РАБОЧЕЕ ЗАДАНИЕ 1. Преобразуй, пожалуйста, строки перечня от строки с «Between Long Way» до конца перечня включительно в таблицу Markdown со столбцами «№» и «Строка». Пустые строки не включай, отметки картинок в ответ тоже не переноси.

Снег сегодня раз пять принимался идти. Даже белая ночь сейчас черна, как чернила. Как я рад, что кончилась эта дикая полоса:
От почты до почты живу я,
От почты до почты я жду.
И с почты, тоскуя, ревнуя,
За нею влюбленный иду.
Если у меня на вышке не будет очень жарко, я черт знает сколько наработаю за лето!
10 мая. Моя идиллия трещит по всем швам. Во-первых, потому, что приехали Василевские, Ольдоры, объявился Михайлович, Яблочков, Осипович – и отняли весь день, а во-вторых, оттого, что нужны деньги и нужно ехать в город и для этого комкать свою статью о Гаршине. Этой статьи я никогда не забуду. Раньше я написал ее для себя, – прочитал Мережковским, оказалось: слабовата. Тогда я переделал ее для «Речи». Не подошла. И вот теперь я третий раз заново пишу один печатный лист – и если включить сюда месяц подготовки, то выйдет, что я дней 45–50 томлюсь над одной, довольно незамысловатой, статейкой.
Сегодня хорошо играли в свинки.
11 мая. Больше переделываю, чем пишу. Жарко. Окно мое открыто. У Маши была истерика. Все не может успокоиться после смерти отца. Внизу, в одной сорочке, у зеркала сидела – вдруг вспомнила – и у-у-у…
2 июня. Были с Машей третьего дня у Андреева. Интересно, как женился Андреев. Я познакомил его с Толей Денисевич. Он сделал ей предложение. Она отказала. Тогда он сделал предложение ее сестре. Перед этим он предлагал Вере Евгеньевне Копельман бросить мужа. Вообще: у него раньше была дача, а потом для дачи он достал себе жену. Эту его новую жену никто терпеть не может, все бойкотируют. Прислуга сменяется феноменально часто.

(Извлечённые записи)
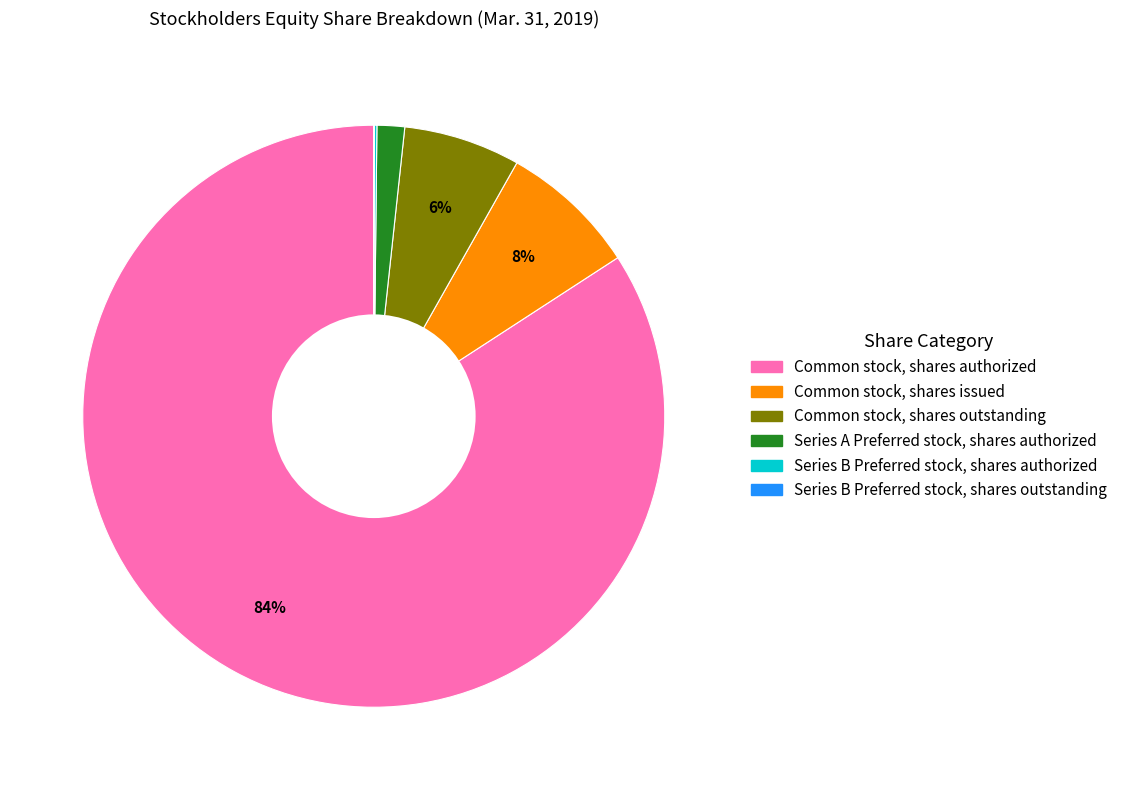

What percentage is the Common stock, shares issued slice, to the nearest percent?

8%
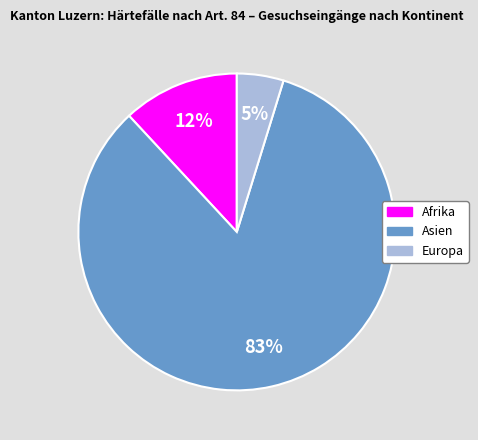

What percentage is the Afrika slice, to the nearest percent?

12%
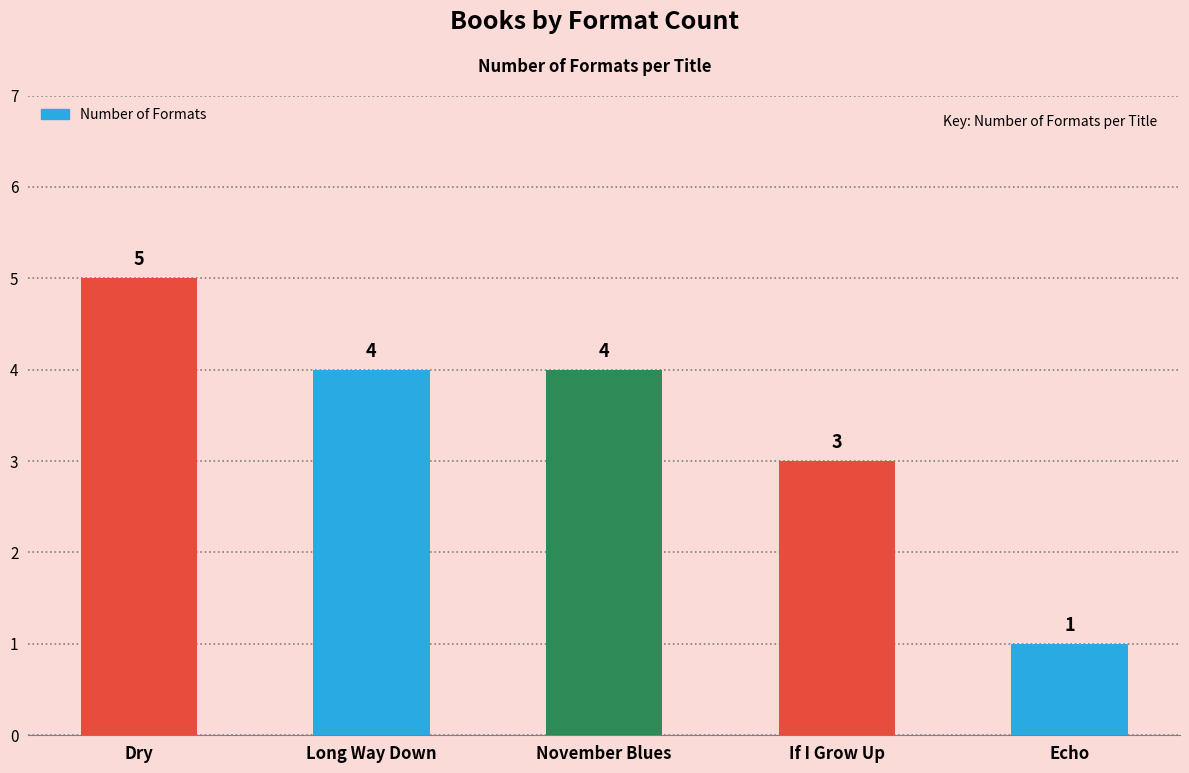

Between Long Way Down and If I Grow Up, which is larger?

Long Way Down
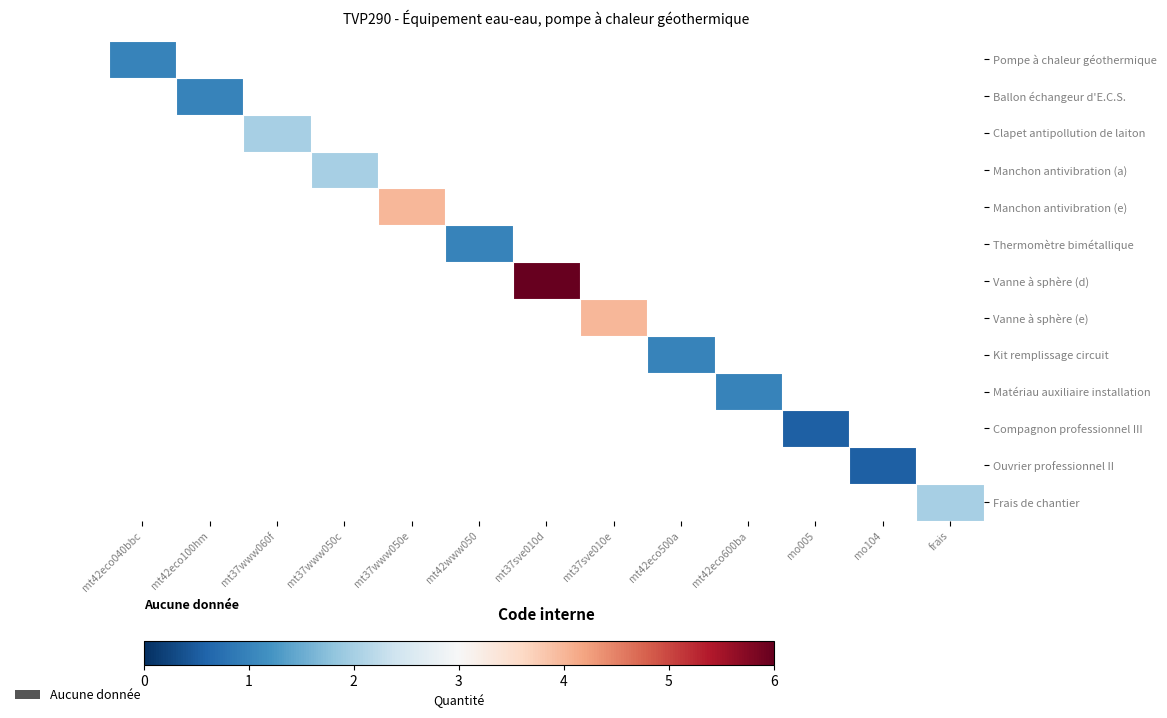

How many data points does each series have?

13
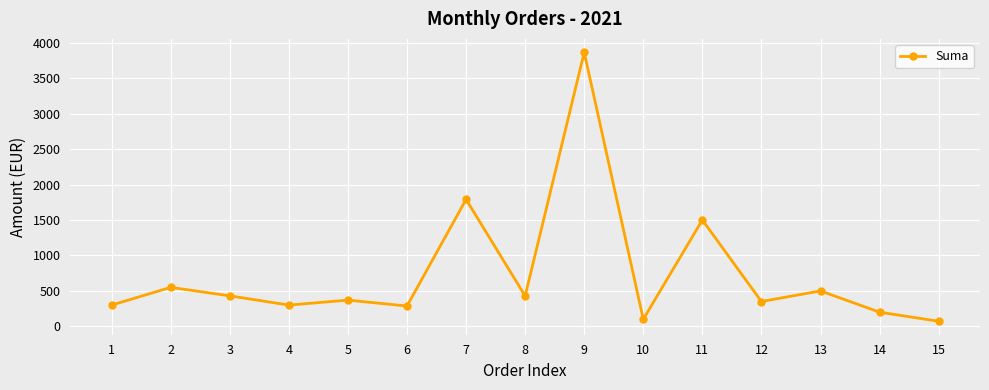

What is the maximum value shown in the chart?

3864.0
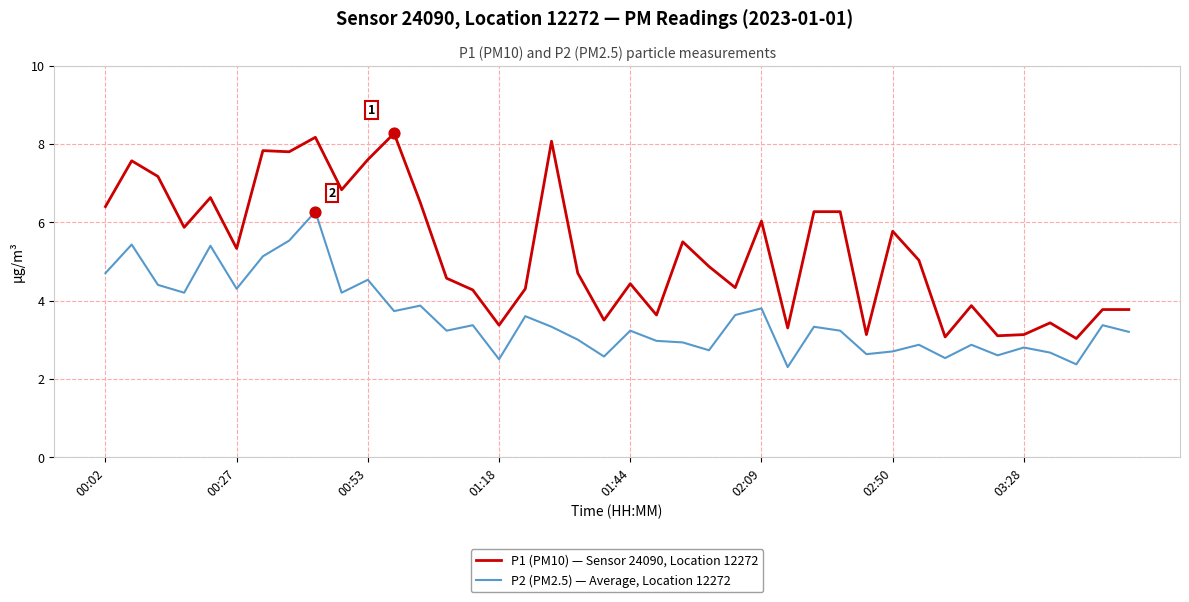

What is the minimum value for P1 (PM10) — Sensor 24090, Location 12272?

3.0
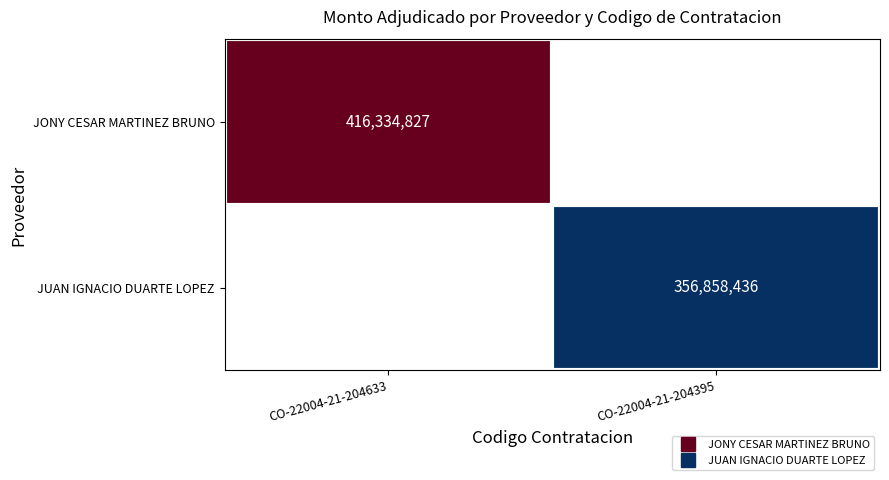

How many distinct data groups are displayed?

2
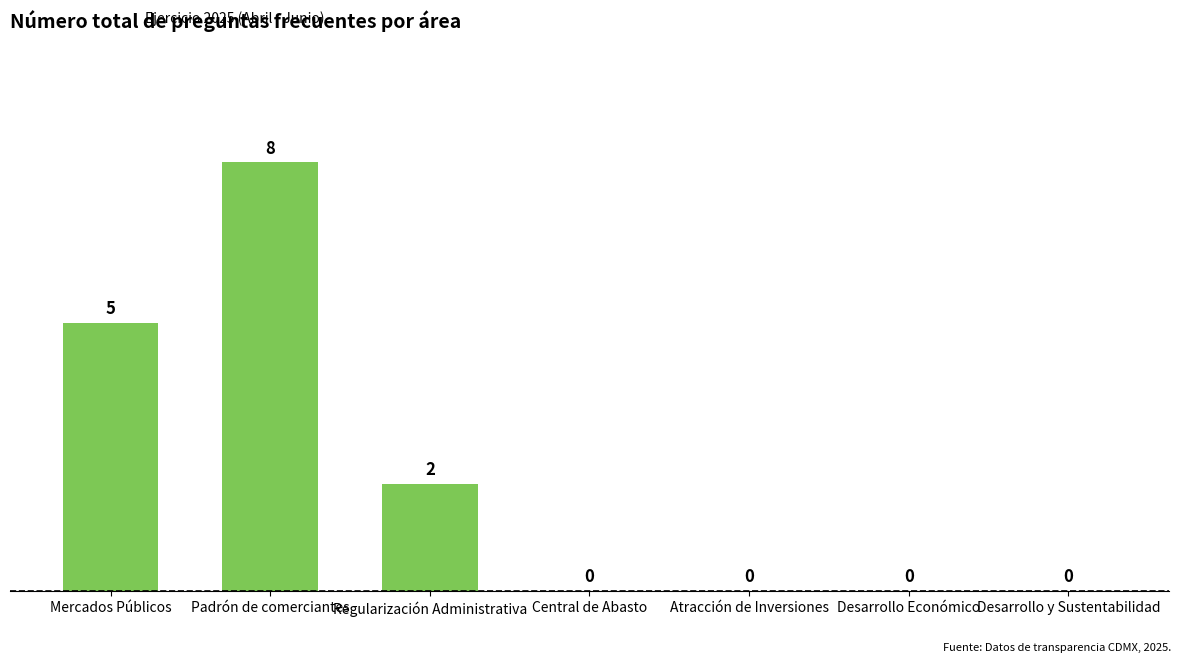

Reading left to right, what are all the values shown in this chart?

Mercados Públicos=5	Padrón de comerciantes=8	Regularización Administrativa=2	Central de Abasto=0	Atracción de Inversiones=0	Desarrollo Económico=0	Desarrollo y Sustentabilidad=0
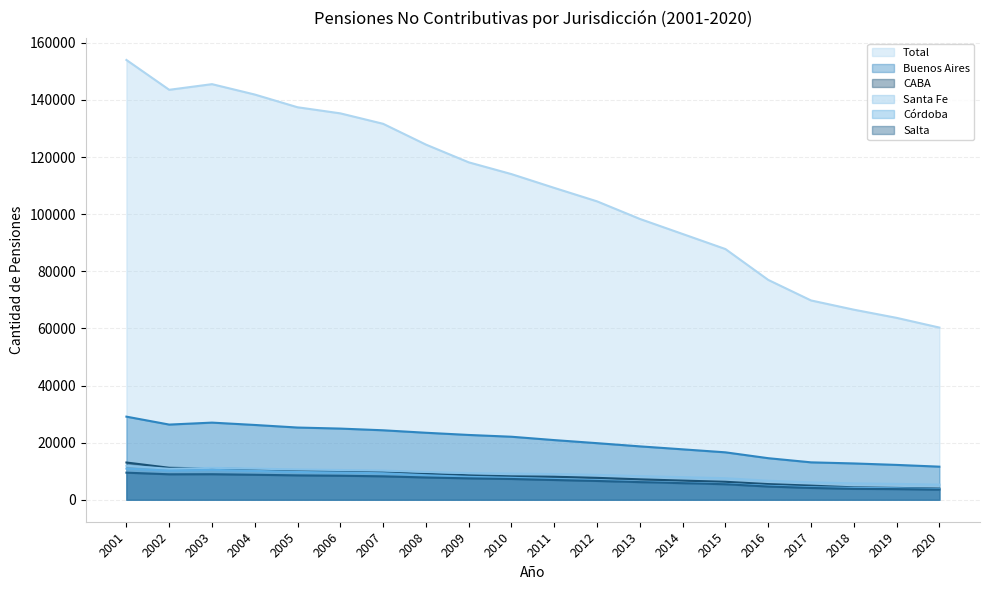

True or false: Total has a value of 98334.9 at 2013.

True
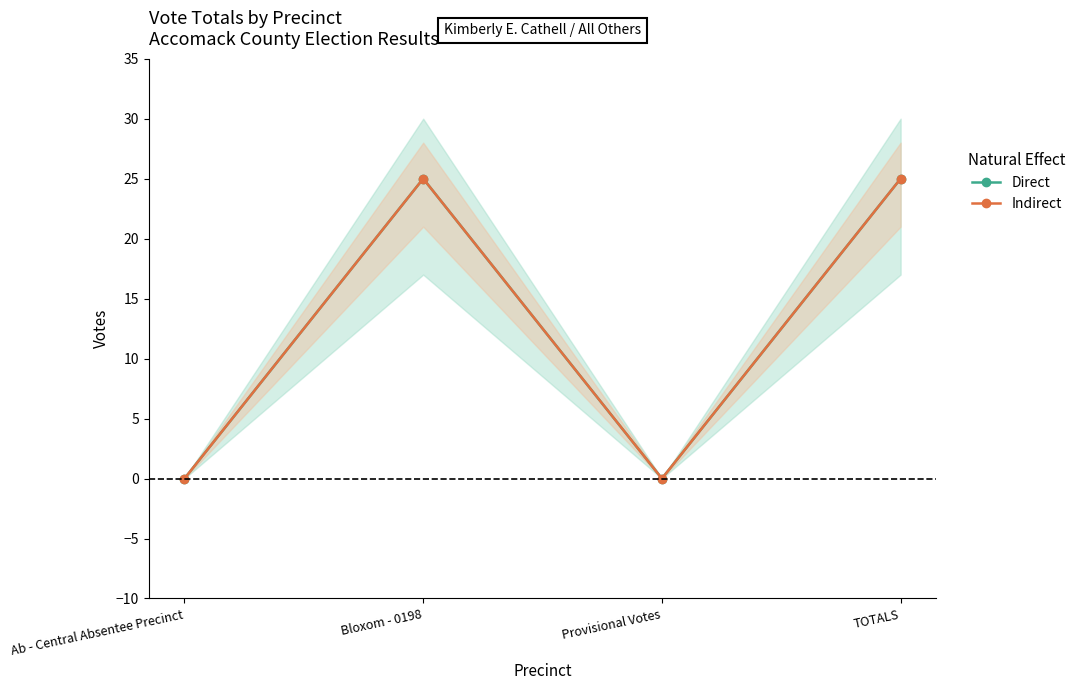

Reading left to right, extract all data points from this chart.

Direct: Ab - Central Absentee Precinct=0	Bloxom - 0198=25	Provisional Votes=0	TOTALS=25
Indirect: Ab - Central Absentee Precinct=0	Bloxom - 0198=25	Provisional Votes=0	TOTALS=25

РАБОЧЕЕ ЗАДАНИЕ 2. Воспроизведи дословно отрывок дневника от «11 мая. Больше» до «сменяется феноменально часто.».

ОТВЕТ НА ЗАДАНИЕ 1.
| № | Строка |
|---|---|
| 1 | Between Long Way Down and If I Grow Up, which is larger? |
| 2 | Long Way Down |
| 3 | How many data points does each series have? |
| 4 | 13 |
| 5 | What is the maximum value shown in the chart? |
| 6 | 3864.0 |
| 7 | What is the minimum value for P1 (PM10) — Sensor 24090, Location 12272? |
| 8 | 3.0 |
| 9 | How many distinct data groups are displayed? |
| 10 | 2 |
| 11 | Reading left to right, what are all the values shown in this chart? |
| 12 | Mercados Públicos=5	Padrón de comerciantes=8	Regularización Administrativa=2	Central de Abasto=0	Atracción de Inversiones=0	Desarrollo Económico=0	Desarrollo y Sustentabilidad=0 |
| 13 | True or false: Total has a value of 98334.9 at 2013. |
| 14 | True |
| 15 | Reading left to right, extract all data points from this chart. |
| 16 | Direct: Ab - Central Absentee Precinct=0	Bloxom - 0198=25	Provisional Votes=0	TOTALS=25 |
| 17 | Indirect: Ab - Central Absentee Precinct=0	Bloxom - 0198=25	Provisional Votes=0	TOTALS=25 |

ОТВЕТ НА ЗАДАНИЕ 2.
11 мая. Больше переделываю, чем пишу. Жарко. Окно мое открыто. У Маши была истерика. Все не может успокоиться после смерти отца. Внизу, в одной сорочке, у зеркала сидела – вдруг вспомнила – и у-у-у…
2 июня. Были с Машей третьего дня у Андреева. Интересно, как женился Андреев. Я познакомил его с Толей Денисевич. Он сделал ей предложение. Она отказала. Тогда он сделал предложение ее сестре. Перед этим он предлагал Вере Евгеньевне Копельман бросить мужа. Вообще: у него раньше была дача, а потом для дачи он достал себе жену. Эту его новую жену никто терпеть не может, все бойкотируют. Прислуга сменяется феноменально часто.